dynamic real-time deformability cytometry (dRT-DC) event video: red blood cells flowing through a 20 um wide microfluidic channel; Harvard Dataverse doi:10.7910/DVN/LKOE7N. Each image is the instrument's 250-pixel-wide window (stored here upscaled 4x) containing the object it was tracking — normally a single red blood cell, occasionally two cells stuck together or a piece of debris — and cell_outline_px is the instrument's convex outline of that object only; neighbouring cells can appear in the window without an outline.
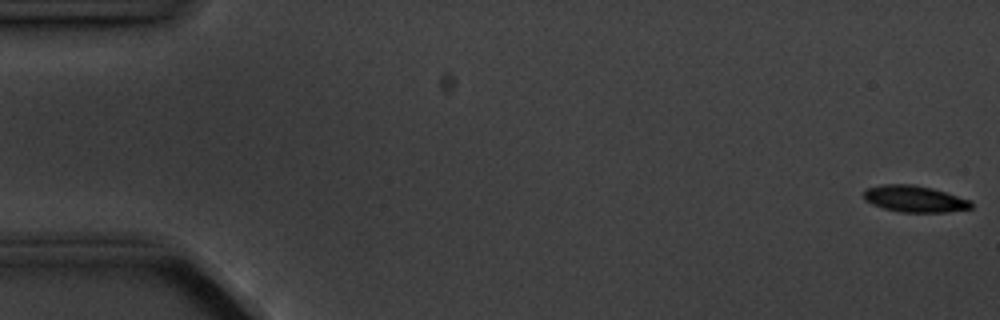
{"species": "common noctule bat (a hibernating species)", "species_latin": "Nyctalus noctula", "temperature_condition": "cold", "stored_images_in_passage": 5, "camera_frame_rate_fps": 3000, "um_per_image_px": 0.085, "animal": {"sex": "male", "body_mass_g": 20.1, "forearm_length_mm": 53.5}, "frame": {"image": 1, "passage_image": 1, "time_ms": 0.0, "image_size_px": [1000, 320], "cell_outline_px": [[972, 208], [944, 212], [900, 212], [884, 208], [872, 204], [864, 200], [864, 192], [868, 188], [880, 184], [912, 184], [932, 188], [972, 200]], "centroid_in_image_um": [77.74, 16.9], "position_along_channel_um": 7.3, "area_um2": 16.59}}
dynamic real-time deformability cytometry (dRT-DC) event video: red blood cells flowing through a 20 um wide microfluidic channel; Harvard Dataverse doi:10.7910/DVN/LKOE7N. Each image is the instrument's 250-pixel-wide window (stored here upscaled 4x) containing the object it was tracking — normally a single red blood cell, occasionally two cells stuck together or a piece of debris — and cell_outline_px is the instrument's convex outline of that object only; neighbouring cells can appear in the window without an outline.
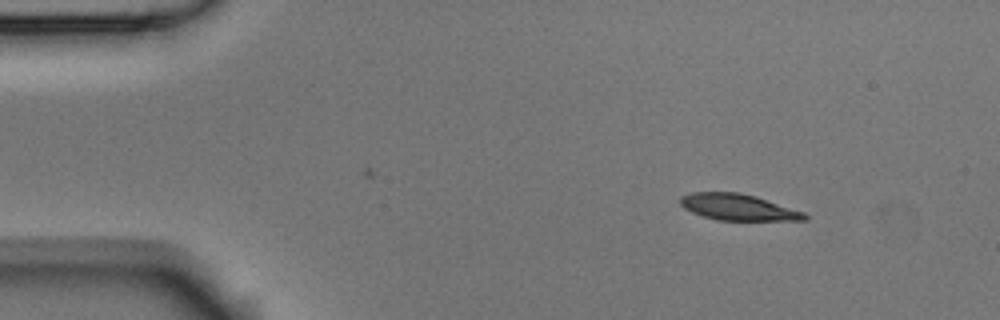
{"species": "Egyptian fruit bat (a non-hibernating species)", "species_latin": "Rousettus aegyptiacus", "temperature_condition": "room temperature", "stored_images_in_passage": 6, "camera_frame_rate_fps": 3000, "um_per_image_px": 0.085, "animal": {"sex": "male"}, "frame": {"image": 1, "passage_image": 1, "time_ms": 0.0, "image_size_px": [1000, 320], "cell_outline_px": [[808, 220], [716, 220], [692, 212], [684, 208], [680, 204], [680, 196], [692, 192], [740, 192], [756, 196], [804, 212], [808, 216]], "centroid_in_image_um": [62.73, 17.6], "position_along_channel_um": 22.3, "area_um2": 19.02}}
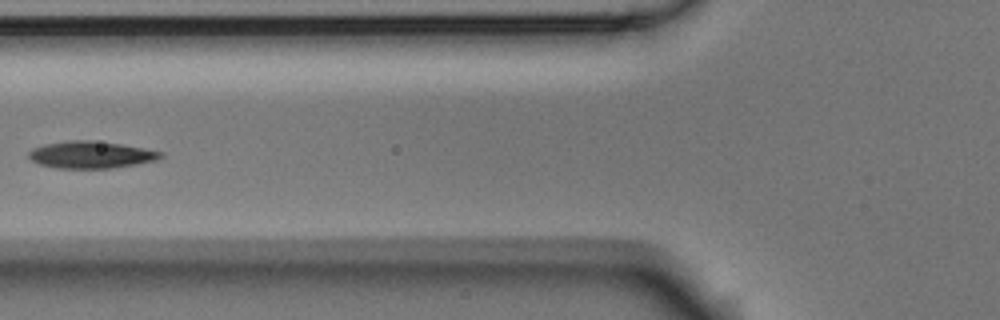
{"frame": {"image": 2, "passage_image": 5, "time_ms": 1.333, "image_size_px": [1000, 320], "cell_outline_px": [[164, 156], [156, 160], [136, 164], [112, 168], [56, 168], [40, 164], [32, 160], [28, 156], [28, 152], [32, 148], [44, 144], [68, 140], [92, 140], [120, 144], [144, 148], [164, 152]], "centroid_in_image_um": [7.73, 13.15], "position_along_channel_um": 118.1, "area_um2": 20.81}}
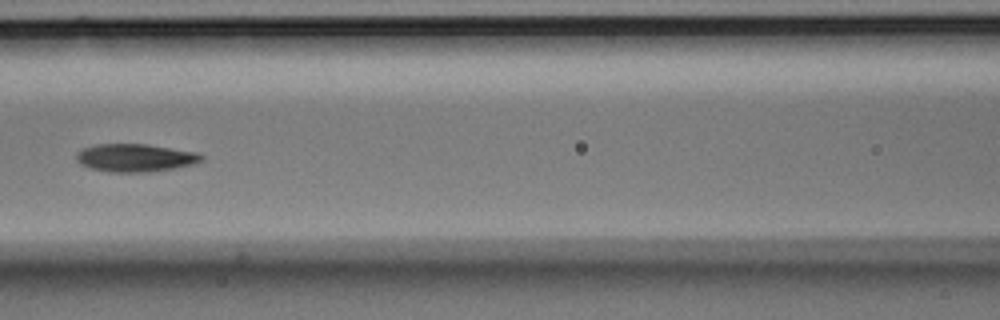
{"frame": {"image": 3, "passage_image": 6, "time_ms": 1.667, "image_size_px": [1000, 320], "cell_outline_px": [[204, 160], [192, 164], [176, 168], [152, 172], [108, 172], [92, 168], [80, 164], [76, 160], [76, 152], [84, 148], [96, 144], [148, 144], [196, 152], [204, 156]], "centroid_in_image_um": [11.5, 13.41], "position_along_channel_um": 155.1, "area_um2": 20.46}}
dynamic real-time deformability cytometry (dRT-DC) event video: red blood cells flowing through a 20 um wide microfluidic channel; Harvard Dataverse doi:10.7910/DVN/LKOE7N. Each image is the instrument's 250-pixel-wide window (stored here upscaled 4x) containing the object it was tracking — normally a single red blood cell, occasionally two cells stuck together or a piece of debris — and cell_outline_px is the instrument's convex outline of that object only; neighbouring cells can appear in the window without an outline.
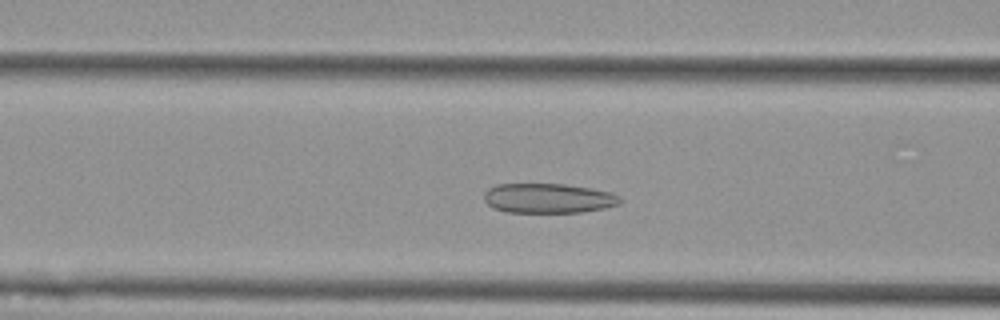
{"species": "Egyptian fruit bat (a non-hibernating species)", "species_latin": "Rousettus aegyptiacus", "temperature_condition": "cold", "stored_images_in_passage": 49, "camera_frame_rate_fps": 3000, "um_per_image_px": 0.085, "animal": {"sex": "female"}, "frame": {"image": 1, "passage_image": 14, "time_ms": 4.333, "image_size_px": [1000, 320], "cell_outline_px": [[624, 200], [620, 204], [604, 208], [580, 212], [504, 212], [492, 208], [484, 200], [484, 192], [488, 188], [496, 184], [564, 184], [612, 192], [620, 196]], "centroid_in_image_um": [46.6, 16.85], "position_along_channel_um": 120.0, "area_um2": 23.7}}
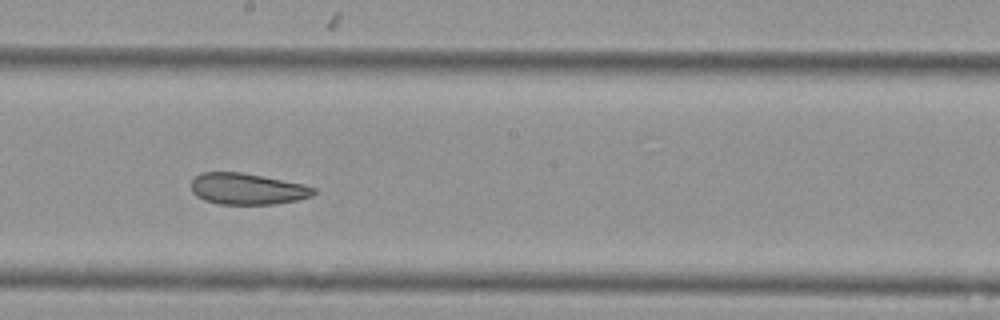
{"frame": {"image": 2, "passage_image": 23, "time_ms": 7.333, "image_size_px": [1000, 320], "cell_outline_px": [[316, 192], [312, 196], [296, 200], [276, 204], [220, 204], [204, 200], [196, 196], [192, 192], [192, 180], [200, 172], [240, 172], [304, 184], [316, 188]], "centroid_in_image_um": [21.02, 16.06], "position_along_channel_um": 227.2, "area_um2": 22.31}}
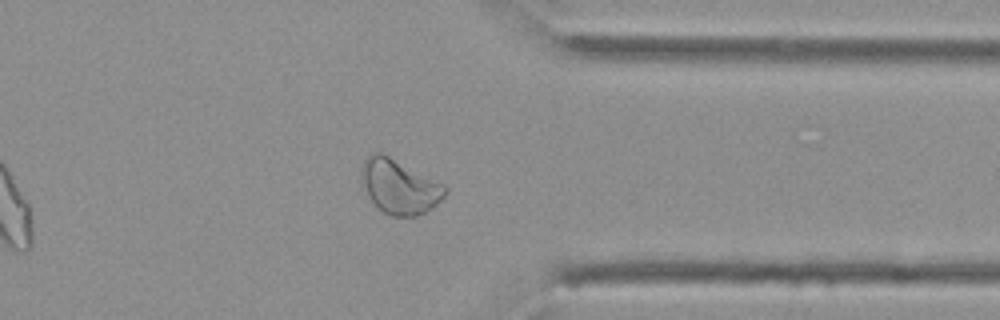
{"frame": {"image": 3, "passage_image": 36, "time_ms": 11.667, "image_size_px": [1000, 320], "cell_outline_px": [[448, 192], [432, 208], [416, 216], [392, 216], [384, 212], [368, 196], [360, 180], [360, 168], [364, 160], [368, 156], [376, 152], [380, 152], [444, 184], [448, 188]], "centroid_in_image_um": [33.93, 15.86], "position_along_channel_um": 377.5, "area_um2": 26.24}, "authors_computed_cell_mechanics": {"area_um2": 26.2412, "velocity_mm_per_s": 3.5906, "shape_relaxation_time_tau1_ms": null, "shape_relaxation_time_tau2_ms": 2.7033, "deformation_change_tau1": null, "deformation_change_tau2": 0.0805}}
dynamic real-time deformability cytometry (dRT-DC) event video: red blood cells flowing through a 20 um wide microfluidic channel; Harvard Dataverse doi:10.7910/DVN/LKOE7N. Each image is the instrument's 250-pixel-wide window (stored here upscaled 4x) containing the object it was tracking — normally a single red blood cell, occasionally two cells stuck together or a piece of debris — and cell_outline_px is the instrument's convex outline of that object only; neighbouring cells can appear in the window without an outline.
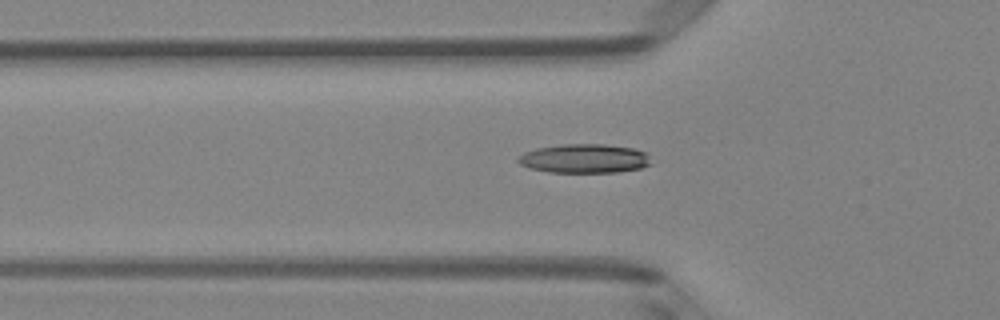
{"species": "Egyptian fruit bat (a non-hibernating species)", "species_latin": "Rousettus aegyptiacus", "temperature_condition": "room temperature", "stored_images_in_passage": 48, "camera_frame_rate_fps": 3000, "um_per_image_px": 0.085, "animal": {"sex": "female"}, "frame": {"image": 1, "passage_image": 16, "time_ms": 5.0, "image_size_px": [1000, 320], "cell_outline_px": [[652, 164], [640, 168], [620, 172], [548, 172], [528, 168], [520, 164], [516, 160], [524, 152], [536, 148], [564, 144], [604, 144], [632, 148], [648, 152]], "centroid_in_image_um": [49.69, 13.48], "position_along_channel_um": 76.1, "area_um2": 22.66}}
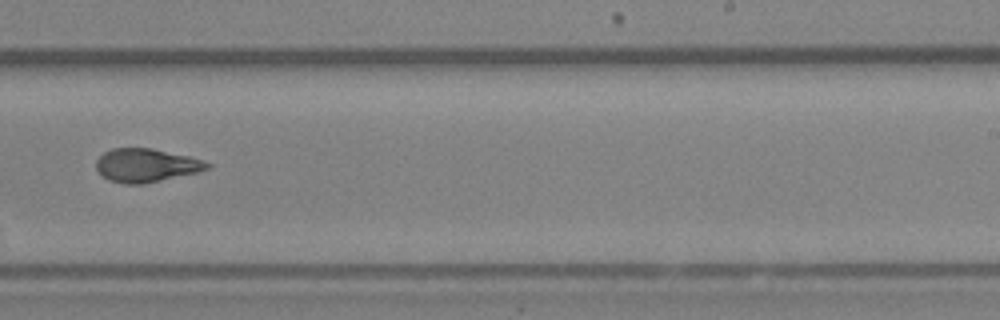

**Aim:** Copy out each line exactly, without the pictures.

**Result for this exercise:**
dynamic real-time deformability cytometry (dRT-DC) event video: red blood cells flowing through a 20 um wide microfluidic channel; Harvard Dataverse doi:10.7910/DVN/LKOE7N. Each image is the instrument's 250-pixel-wide window (stored here upscaled 4x) containing the object it was tracking — normally a single red blood cell, occasionally two cells stuck together or a piece of debris — and cell_outline_px is the instrument's convex outline of that object only; neighbouring cells can appear in the window without an outline.
{"species": "common noctule bat (a hibernating species)", "species_latin": "Nyctalus noctula", "temperature_condition": "cold", "stored_images_in_passage": 5, "camera_frame_rate_fps": 3000, "um_per_image_px": 0.085, "animal": {"sex": "male", "body_mass_g": 20.1, "forearm_length_mm": 53.5}, "frame": {"image": 1, "passage_image": 1, "time_ms": 0.0, "image_size_px": [1000, 320], "cell_outline_px": [[972, 208], [944, 212], [900, 212], [884, 208], [872, 204], [864, 200], [864, 192], [868, 188], [880, 184], [912, 184], [932, 188], [972, 200]], "centroid_in_image_um": [77.74, 16.9], "position_along_channel_um": 7.3, "area_um2": 16.59}}
dynamic real-time deformability cytometry (dRT-DC) event video: red blood cells flowing through a 20 um wide microfluidic channel; Harvard Dataverse doi:10.7910/DVN/LKOE7N. Each image is the instrument's 250-pixel-wide window (stored here upscaled 4x) containing the object it was tracking — normally a single red blood cell, occasionally two cells stuck together or a piece of debris — and cell_outline_px is the instrument's convex outline of that object only; neighbouring cells can appear in the window without an outline.
{"species": "Egyptian fruit bat (a non-hibernating species)", "species_latin": "Rousettus aegyptiacus", "temperature_condition": "room temperature", "stored_images_in_passage": 6, "camera_frame_rate_fps": 3000, "um_per_image_px": 0.085, "animal": {"sex": "male"}, "frame": {"image": 1, "passage_image": 1, "time_ms": 0.0, "image_size_px": [1000, 320], "cell_outline_px": [[808, 220], [716, 220], [692, 212], [684, 208], [680, 204], [680, 196], [692, 192], [740, 192], [756, 196], [804, 212], [808, 216]], "centroid_in_image_um": [62.73, 17.6], "position_along_channel_um": 22.3, "area_um2": 19.02}}
{"frame": {"image": 2, "passage_image": 5, "time_ms": 1.333, "image_size_px": [1000, 320], "cell_outline_px": [[164, 156], [156, 160], [136, 164], [112, 168], [56, 168], [40, 164], [32, 160], [28, 156], [28, 152], [32, 148], [44, 144], [68, 140], [92, 140], [120, 144], [144, 148], [164, 152]], "centroid_in_image_um": [7.73, 13.15], "position_along_channel_um": 118.1, "area_um2": 20.81}}
{"frame": {"image": 3, "passage_image": 6, "time_ms": 1.667, "image_size_px": [1000, 320], "cell_outline_px": [[204, 160], [192, 164], [176, 168], [152, 172], [108, 172], [92, 168], [80, 164], [76, 160], [76, 152], [84, 148], [96, 144], [148, 144], [196, 152], [204, 156]], "centroid_in_image_um": [11.5, 13.41], "position_along_channel_um": 155.1, "area_um2": 20.46}}
dynamic real-time deformability cytometry (dRT-DC) event video: red blood cells flowing through a 20 um wide microfluidic channel; Harvard Dataverse doi:10.7910/DVN/LKOE7N. Each image is the instrument's 250-pixel-wide window (stored here upscaled 4x) containing the object it was tracking — normally a single red blood cell, occasionally two cells stuck together or a piece of debris — and cell_outline_px is the instrument's convex outline of that object only; neighbouring cells can appear in the window without an outline.
{"species": "Egyptian fruit bat (a non-hibernating species)", "species_latin": "Rousettus aegyptiacus", "temperature_condition": "cold", "stored_images_in_passage": 49, "camera_frame_rate_fps": 3000, "um_per_image_px": 0.085, "animal": {"sex": "female"}, "frame": {"image": 1, "passage_image": 14, "time_ms": 4.333, "image_size_px": [1000, 320], "cell_outline_px": [[624, 200], [620, 204], [604, 208], [580, 212], [504, 212], [492, 208], [484, 200], [484, 192], [488, 188], [496, 184], [564, 184], [612, 192], [620, 196]], "centroid_in_image_um": [46.6, 16.85], "position_along_channel_um": 120.0, "area_um2": 23.7}}
{"frame": {"image": 2, "passage_image": 23, "time_ms": 7.333, "image_size_px": [1000, 320], "cell_outline_px": [[316, 192], [312, 196], [296, 200], [276, 204], [220, 204], [204, 200], [196, 196], [192, 192], [192, 180], [200, 172], [240, 172], [304, 184], [316, 188]], "centroid_in_image_um": [21.02, 16.06], "position_along_channel_um": 227.2, "area_um2": 22.31}}
{"frame": {"image": 3, "passage_image": 36, "time_ms": 11.667, "image_size_px": [1000, 320], "cell_outline_px": [[448, 192], [432, 208], [416, 216], [392, 216], [384, 212], [368, 196], [360, 180], [360, 168], [364, 160], [368, 156], [376, 152], [380, 152], [444, 184], [448, 188]], "centroid_in_image_um": [33.93, 15.86], "position_along_channel_um": 377.5, "area_um2": 26.24}, "authors_computed_cell_mechanics": {"area_um2": 26.2412, "velocity_mm_per_s": 3.5906, "shape_relaxation_time_tau1_ms": null, "shape_relaxation_time_tau2_ms": 2.7033, "deformation_change_tau1": null, "deformation_change_tau2": 0.0805}}
dynamic real-time deformability cytometry (dRT-DC) event video: red blood cells flowing through a 20 um wide microfluidic channel; Harvard Dataverse doi:10.7910/DVN/LKOE7N. Each image is the instrument's 250-pixel-wide window (stored here upscaled 4x) containing the object it was tracking — normally a single red blood cell, occasionally two cells stuck together or a piece of debris — and cell_outline_px is the instrument's convex outline of that object only; neighbouring cells can appear in the window without an outline.
{"species": "Egyptian fruit bat (a non-hibernating species)", "species_latin": "Rousettus aegyptiacus", "temperature_condition": "room temperature", "stored_images_in_passage": 48, "camera_frame_rate_fps": 3000, "um_per_image_px": 0.085, "animal": {"sex": "female"}, "frame": {"image": 1, "passage_image": 16, "time_ms": 5.0, "image_size_px": [1000, 320], "cell_outline_px": [[652, 164], [640, 168], [620, 172], [548, 172], [528, 168], [520, 164], [516, 160], [524, 152], [536, 148], [564, 144], [604, 144], [632, 148], [648, 152]], "centroid_in_image_um": [49.69, 13.48], "position_along_channel_um": 76.1, "area_um2": 22.66}}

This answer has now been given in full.